If you look at some of the other infamous failures of peacekeeping missions – in places such as Rwanda, Somalia and Angola – it is the limited powers given to peacekeeping operations that have resulted in those failures.
2. The invasion of Iraq
The invasion of Iraq by the US in 2003, which was unlawful and without Security Council authorisation, reflects the fact that the UN is has very limited capacity to constrain the actions of great powers.
The Security Council designers created the veto power so that any of the five permanent members could reject a Council resolution, so in that way it is programmed to fail when a great power really wants to do something that the international community generally condemns.
In the case of the Iraq invasion, the US didn’t veto a resolution, but rather sought authorisation that it did not get. The UN, if you go by the idea of collective security, should have responded by defending Iraq against this unlawful use of force.
The invasion proved a humanitarian disaster with the loss of more than 400,000 lives, and many believe that it led to the emergence of the terrorist Islamic State.
3. Refugee crises
The UN brokered the 1951 Refugee Convention to address the plight of people displaced in Europe due to World War II; years later, the 1967 Protocol removed time and geographical restrictions so that the Convention can now apply universally (although many countries in Asia have refused to sign it, owing in part to its Eurocentric origins).

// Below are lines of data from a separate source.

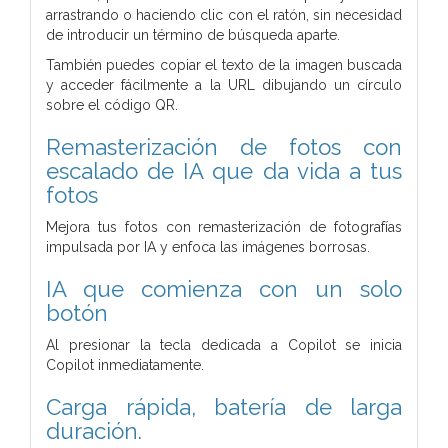
arrastrando o haciendo clic con el ratón, sin necesidad
de introducir un término de búsqueda aparte.
También puedes copiar el texto de la imagen buscada
y acceder fácilmente a la URL dibujando un círculo
sobre el código QR.
Remasterización de fotos con
escalado de IA que da vida a tus
fotos
Mejora tus fotos con remasterización de fotografías
impulsada por IA y enfoca las imágenes borrosas.
IA que comienza con un solo
botón
Al presionar la tecla dedicada a Copilot se inicia
Copilot inmediatamente.
Carga rápida, batería de larga
duración.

Despite these treaties, and the work of the UN High Commission for Refugees, there is somewhere between 30 and 40 million refugees, many of them, such as many Palestinians, living for decades outside their homelands. This is in addition to more than 40 million people displaced within their own countries.
While for a long time refugee numbers were reducing, in recent years, particularly driven by the Syrian conflict, there have been increases in the number of people being displaced.

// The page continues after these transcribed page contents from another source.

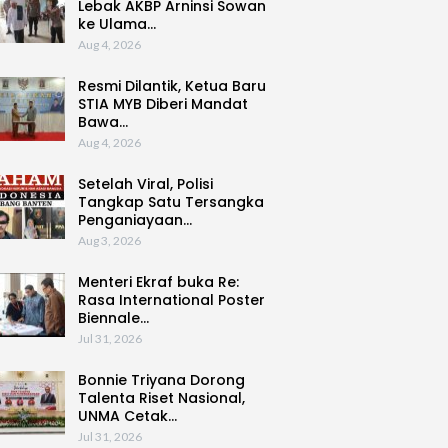
Lebak AKBP Arninsi Sowan
ke Ulama…
Aug 4, 2026
Resmi Dilantik, Ketua Baru
STIA MYB Diberi Mandat
Bawa…
Aug 4, 2026
Setelah Viral, Polisi
Tangkap Satu Tersangka
Penganiayaan…
Aug 3, 2026
Menteri Ekraf buka Re:
Rasa International Poster
Biennale…
Jul 31, 2026
Bonnie Triyana Dorong
Talenta Riset Nasional,
UNMA Cetak…
Jul 31, 2026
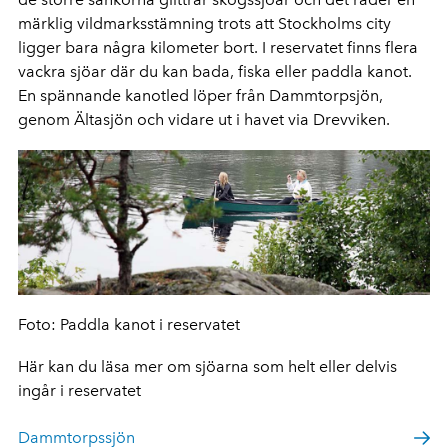
märklig vildmarksstämning trots att Stockholms city
ligger bara några kilometer bort. I reservat
et finns flera
vackra sjöar där du kan bada, fiska eller paddla kanot.
En spännande kanotled löper från Dammtorpsjön,
genom Ältasjön och vidare ut i havet via Drevviken.
Foto: Paddla kanot i reservatet
Här kan du läsa mer om sjöarna
som helt eller delvis
ingår i reservatet
Dammtorpssjön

During the COVID-19 crisis, boatloads of Rohingya refugees were turned away by port after port. This tragedy has echoes of pre-World War II when ships of Jewish refugees fleeing Nazi Germany were refused entry by multiple countries.

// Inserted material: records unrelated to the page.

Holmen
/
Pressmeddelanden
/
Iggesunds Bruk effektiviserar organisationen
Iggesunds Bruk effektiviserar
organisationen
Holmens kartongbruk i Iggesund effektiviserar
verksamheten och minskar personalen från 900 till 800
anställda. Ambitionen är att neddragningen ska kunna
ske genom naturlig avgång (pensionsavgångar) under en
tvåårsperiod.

And as a catastrophe of a different kind looms, there is no international framework in place for responding to people who will be displaced by rising seas and other effects of climate change.
4. Conflicts without end
Across the world, there is a shopping list of unresolved civil conflicts and disputed territories.
Palestine and Kashmir are two of the longest-running failures of the UN to resolve disputed lands. More recent, ongoing conflicts include the civil wars in Syria and Yemen.
The common denominator of unresolved conflicts is either division among the great powers, or a lack of international interest due to the geopolitical stakes not being sufficiently high. For instance, the inaction during the Rwandan civil war in the 1990s was not due to a division among great powers, but rather a lack of political will to engage.
In Syria, by contrast, Russia and the US have opposing interests and back opposing sides: Russia backs the government of the Syrian dictator Bashar al-Assad, whereas the US does not.
5. Acting like it’s 1945
The UN is increasingly out of step with the reality of geopolitics today.
The permanent members of the Security Council reflect the division of power internationally at the end of World War II. The continuing exclusion of Germany, Japan, and rising powers such as India and Indonesia, reflects the failure to reflect the changing balance of power.
Also, bodies such as the IMF and the World Bank, which are part of the UN system, continue to be dominated by the West. In response, China has created potential rival institutions such as the Asian Infrastructure Investment Bank.
Western domination of UN institutions undermines their credibility. However, a more fundamental problem is that institutions designed in 1945 are a poor fit with the systemic global challenges – of which climate change is foremost – that we face today.